> [Getoonde tekst]:
--*--
Om dat allemaal te begrijpen, moet je Duitsland´s geheel eigen Armeense geschiedenis bekijken. Het Duitse Rijk was niet alleen een bondgenoot van het Ottomaanse rijk tijdens de Eerste Wereldoorlog – dus ten tijde van de Armeense genocide – maar was al in 1890 een quasi bondgenoot. En al sinds de tijden van Bismarck heeft Duitsland vaak als Europees schild van de Ottomanen met betrekking tot de Armeniërs gefungeerd. In de jaren-1890, toen tienduizenden Armeniërs bij de
Hamidische bloedbaden (1894-1896) gedood werden, vormde dit ook een “probleem” voor Duitsland. Tegelijkertijd was het echter ook een gelegenheid om zich verder populair te maken bij de Ottomanen (economische concessies waren het directe resultaat). Maar het was vooral problematisch tegenover het eigen volk thuis. Pro-Armeense activisten en kranten hadden er de aandacht op gevestigd wat er in het Ottomaanse rijk gebeurd was, wat de pro-Ottomaanse elites verontrustte; het resultaat was een propagandaoorlog tussen beide kanten van de Duitse kranten. De pro-Ottomaanse (en anti-Armeense) kant leek te winnen, maar de bloedbaden namen gewoon geen einde. Tijdens de laatste bloedbaden (1896) verscheen er een serie essays in Duitsland die berichtten over de gruweldaden van de afgelopen jaren, en even leek het erop dat een pro-Armeense stemming er met de overwinning vandoor zou gaan.
--*--
> [De gegevens]:
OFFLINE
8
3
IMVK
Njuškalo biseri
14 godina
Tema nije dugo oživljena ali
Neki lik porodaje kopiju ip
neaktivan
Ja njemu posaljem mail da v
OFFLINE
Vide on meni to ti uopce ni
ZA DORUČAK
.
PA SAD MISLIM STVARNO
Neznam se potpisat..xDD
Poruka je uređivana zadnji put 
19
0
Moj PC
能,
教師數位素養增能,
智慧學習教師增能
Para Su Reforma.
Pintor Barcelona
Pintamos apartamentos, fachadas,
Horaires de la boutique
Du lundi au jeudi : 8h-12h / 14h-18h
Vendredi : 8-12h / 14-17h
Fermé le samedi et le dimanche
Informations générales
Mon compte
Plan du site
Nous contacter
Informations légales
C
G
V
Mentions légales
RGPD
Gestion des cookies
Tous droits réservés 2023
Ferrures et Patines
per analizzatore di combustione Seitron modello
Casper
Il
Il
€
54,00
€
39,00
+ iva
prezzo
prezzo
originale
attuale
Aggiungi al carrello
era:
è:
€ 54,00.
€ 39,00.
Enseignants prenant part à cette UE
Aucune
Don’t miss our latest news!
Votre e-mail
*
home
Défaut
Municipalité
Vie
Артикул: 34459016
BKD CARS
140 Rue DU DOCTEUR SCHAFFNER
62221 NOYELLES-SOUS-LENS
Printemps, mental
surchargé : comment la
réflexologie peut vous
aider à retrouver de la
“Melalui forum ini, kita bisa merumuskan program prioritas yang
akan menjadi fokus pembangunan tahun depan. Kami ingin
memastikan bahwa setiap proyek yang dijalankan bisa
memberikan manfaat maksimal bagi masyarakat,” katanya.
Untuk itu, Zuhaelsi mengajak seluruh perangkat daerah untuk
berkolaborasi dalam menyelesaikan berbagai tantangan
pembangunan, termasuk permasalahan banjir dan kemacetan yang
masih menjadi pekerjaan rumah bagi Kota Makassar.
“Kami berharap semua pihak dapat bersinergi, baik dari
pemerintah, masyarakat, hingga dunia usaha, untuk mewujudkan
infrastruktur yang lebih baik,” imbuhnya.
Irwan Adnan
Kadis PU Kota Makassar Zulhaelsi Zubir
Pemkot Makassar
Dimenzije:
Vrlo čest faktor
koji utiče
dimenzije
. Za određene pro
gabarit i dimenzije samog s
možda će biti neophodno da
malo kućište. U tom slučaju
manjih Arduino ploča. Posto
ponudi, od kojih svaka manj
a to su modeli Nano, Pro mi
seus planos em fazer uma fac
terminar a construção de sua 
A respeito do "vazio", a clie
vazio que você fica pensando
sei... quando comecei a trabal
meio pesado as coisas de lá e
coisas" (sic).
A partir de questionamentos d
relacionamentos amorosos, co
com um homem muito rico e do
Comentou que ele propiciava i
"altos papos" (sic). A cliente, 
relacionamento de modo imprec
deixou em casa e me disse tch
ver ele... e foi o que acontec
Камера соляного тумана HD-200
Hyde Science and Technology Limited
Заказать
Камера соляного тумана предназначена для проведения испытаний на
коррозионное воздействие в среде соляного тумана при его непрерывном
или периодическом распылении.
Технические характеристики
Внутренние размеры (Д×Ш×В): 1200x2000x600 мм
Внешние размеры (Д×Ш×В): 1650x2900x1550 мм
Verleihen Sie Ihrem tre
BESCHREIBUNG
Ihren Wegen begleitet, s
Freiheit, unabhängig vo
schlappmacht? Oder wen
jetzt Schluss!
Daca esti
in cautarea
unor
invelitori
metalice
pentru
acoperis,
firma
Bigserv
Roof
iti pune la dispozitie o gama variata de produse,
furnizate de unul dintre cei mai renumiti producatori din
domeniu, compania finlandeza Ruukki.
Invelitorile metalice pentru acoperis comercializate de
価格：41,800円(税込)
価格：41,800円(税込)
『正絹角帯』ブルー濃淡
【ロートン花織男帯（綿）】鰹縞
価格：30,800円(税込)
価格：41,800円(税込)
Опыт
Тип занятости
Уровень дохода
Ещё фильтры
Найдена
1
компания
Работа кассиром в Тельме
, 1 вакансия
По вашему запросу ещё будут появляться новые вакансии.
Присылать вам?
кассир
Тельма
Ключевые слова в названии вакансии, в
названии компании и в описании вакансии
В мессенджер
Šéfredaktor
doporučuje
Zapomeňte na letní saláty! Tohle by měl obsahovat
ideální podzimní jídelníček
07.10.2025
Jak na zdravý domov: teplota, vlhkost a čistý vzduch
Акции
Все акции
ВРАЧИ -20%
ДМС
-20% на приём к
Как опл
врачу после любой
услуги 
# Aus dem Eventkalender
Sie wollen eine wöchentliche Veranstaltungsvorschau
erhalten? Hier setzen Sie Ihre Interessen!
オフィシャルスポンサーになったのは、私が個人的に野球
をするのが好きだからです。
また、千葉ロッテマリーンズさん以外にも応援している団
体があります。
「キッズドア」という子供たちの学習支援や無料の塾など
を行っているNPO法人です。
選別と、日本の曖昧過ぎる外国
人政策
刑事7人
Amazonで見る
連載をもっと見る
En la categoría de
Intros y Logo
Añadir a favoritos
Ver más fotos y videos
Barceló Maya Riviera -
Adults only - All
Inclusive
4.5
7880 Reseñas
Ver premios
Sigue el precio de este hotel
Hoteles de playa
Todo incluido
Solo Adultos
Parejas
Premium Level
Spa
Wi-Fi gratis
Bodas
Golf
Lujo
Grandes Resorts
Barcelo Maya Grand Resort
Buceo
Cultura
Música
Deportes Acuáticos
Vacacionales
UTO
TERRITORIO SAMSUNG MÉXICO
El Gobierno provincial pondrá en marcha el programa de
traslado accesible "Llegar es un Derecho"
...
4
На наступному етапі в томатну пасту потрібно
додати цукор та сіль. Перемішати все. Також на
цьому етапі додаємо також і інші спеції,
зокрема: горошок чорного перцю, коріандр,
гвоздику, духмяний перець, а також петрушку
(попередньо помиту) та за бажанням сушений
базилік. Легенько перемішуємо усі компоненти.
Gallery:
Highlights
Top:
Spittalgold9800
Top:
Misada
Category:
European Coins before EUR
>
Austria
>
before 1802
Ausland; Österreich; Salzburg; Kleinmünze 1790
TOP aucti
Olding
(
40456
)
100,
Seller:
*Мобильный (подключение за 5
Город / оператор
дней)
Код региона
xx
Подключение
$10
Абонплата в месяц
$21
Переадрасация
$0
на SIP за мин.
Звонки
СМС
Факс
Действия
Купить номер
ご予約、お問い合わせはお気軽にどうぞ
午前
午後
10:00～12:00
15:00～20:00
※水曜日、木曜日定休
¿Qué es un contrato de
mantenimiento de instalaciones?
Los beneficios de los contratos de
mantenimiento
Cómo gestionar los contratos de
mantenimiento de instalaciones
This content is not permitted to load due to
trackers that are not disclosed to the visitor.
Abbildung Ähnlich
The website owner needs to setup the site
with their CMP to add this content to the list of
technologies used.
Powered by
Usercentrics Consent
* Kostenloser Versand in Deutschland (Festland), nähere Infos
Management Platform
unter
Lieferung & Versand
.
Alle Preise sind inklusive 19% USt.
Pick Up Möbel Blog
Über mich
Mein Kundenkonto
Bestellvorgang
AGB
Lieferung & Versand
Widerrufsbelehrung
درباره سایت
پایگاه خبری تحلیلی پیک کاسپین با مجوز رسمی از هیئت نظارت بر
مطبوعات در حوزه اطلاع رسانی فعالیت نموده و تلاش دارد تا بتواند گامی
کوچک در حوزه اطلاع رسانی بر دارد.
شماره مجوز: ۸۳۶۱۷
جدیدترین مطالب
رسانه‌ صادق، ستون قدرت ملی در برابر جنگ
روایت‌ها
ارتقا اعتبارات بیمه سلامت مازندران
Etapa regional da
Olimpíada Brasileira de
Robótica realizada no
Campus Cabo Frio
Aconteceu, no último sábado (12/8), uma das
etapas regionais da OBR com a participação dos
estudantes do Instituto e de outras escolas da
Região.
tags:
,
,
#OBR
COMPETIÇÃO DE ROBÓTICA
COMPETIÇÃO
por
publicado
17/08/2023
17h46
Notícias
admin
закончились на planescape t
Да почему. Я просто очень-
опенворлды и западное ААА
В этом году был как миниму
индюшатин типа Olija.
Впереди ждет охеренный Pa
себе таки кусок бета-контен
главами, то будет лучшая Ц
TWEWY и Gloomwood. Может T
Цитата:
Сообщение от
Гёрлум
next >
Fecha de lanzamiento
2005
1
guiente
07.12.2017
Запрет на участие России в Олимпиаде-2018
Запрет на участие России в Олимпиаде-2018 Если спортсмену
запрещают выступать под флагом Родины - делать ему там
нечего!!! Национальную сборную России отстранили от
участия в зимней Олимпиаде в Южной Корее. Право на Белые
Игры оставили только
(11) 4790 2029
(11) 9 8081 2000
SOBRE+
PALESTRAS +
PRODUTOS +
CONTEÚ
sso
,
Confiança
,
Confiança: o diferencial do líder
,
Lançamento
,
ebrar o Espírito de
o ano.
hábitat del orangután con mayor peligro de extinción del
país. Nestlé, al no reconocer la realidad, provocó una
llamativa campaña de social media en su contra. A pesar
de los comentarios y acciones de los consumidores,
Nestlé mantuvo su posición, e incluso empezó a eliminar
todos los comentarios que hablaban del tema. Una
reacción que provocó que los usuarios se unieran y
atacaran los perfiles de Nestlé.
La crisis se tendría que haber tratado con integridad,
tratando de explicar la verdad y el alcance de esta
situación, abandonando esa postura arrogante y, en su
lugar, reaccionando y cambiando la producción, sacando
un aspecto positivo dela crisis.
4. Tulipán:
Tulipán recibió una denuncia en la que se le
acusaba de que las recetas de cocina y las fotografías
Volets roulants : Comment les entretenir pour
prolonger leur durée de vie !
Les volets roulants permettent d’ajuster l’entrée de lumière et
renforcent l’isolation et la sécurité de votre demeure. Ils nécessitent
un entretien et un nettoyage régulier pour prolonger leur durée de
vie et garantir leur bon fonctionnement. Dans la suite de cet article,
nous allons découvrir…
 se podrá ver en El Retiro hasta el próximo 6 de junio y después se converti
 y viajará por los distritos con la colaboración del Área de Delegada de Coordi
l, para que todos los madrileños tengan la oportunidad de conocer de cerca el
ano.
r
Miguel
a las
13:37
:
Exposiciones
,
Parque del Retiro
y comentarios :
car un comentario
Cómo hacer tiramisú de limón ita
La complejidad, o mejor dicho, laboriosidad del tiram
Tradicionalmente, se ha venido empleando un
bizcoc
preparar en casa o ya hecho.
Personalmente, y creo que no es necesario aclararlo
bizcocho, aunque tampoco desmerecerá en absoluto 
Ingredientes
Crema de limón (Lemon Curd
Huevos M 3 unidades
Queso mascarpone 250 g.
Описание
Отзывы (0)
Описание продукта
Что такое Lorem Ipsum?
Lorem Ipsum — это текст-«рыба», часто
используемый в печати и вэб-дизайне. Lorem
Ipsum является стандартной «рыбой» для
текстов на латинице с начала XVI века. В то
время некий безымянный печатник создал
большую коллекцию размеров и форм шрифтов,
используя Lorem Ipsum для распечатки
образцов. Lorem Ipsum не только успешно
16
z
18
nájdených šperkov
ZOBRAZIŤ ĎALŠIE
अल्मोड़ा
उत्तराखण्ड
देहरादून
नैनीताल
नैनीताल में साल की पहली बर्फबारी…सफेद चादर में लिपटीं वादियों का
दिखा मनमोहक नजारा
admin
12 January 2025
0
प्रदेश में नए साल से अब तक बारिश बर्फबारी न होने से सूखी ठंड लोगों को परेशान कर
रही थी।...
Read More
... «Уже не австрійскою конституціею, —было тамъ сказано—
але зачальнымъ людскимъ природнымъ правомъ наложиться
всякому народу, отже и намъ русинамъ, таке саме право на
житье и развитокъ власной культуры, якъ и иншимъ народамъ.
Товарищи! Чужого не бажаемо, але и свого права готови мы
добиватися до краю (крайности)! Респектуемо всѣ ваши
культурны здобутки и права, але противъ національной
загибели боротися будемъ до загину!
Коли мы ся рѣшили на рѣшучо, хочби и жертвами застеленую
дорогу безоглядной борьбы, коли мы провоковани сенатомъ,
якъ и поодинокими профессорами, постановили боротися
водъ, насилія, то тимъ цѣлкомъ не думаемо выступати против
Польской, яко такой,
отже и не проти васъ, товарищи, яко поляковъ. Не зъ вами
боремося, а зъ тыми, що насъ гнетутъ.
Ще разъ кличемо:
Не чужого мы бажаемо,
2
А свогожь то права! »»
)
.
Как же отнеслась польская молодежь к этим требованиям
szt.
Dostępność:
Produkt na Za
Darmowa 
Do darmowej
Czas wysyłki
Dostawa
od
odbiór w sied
--*--
Schrijf de tekst over Duitsland en de Armeniërs verder, te beginnen na de laatste zin. Het materiaal heb je hiervoor niet nodig.

> [Antwoord]:
Maar daarna, slechts twee jaar later, reisde de Duitse keizer Wilhelm II. naar Istanbul. Deze overduidelijke vriendschappelijke voorstelling met de “bloedige” sultan maakte in Duitsland een opnieuw nadenken over de bloedbaden op de Armeniërs noodzakelijk en leidde tot discussie die niet alleen het geweld tegen de Armeniërs rechtvaardigden, maar ook het zwijgen van de Duitse regering en de voortgezette ondersteuning van de Ottomanen. De Duitse liberale denker bij uitstek, imperialist en evangelische pastor Friedrich Naumann ging zelfs nog een stap verder en pleitte voor een ethisch-vrije Duitse buitenlandse politiek, die alleen maar gericht was op nationaal eigenbelang. Dit was een dynamiek die zich nog tweemaal in de Duitse geschiedenis zou afspelen; tijdens de volkerenmoord evenals na de Eerste Wereldoorlog in een groot Duits volkerenmoorddebat (1919-1923).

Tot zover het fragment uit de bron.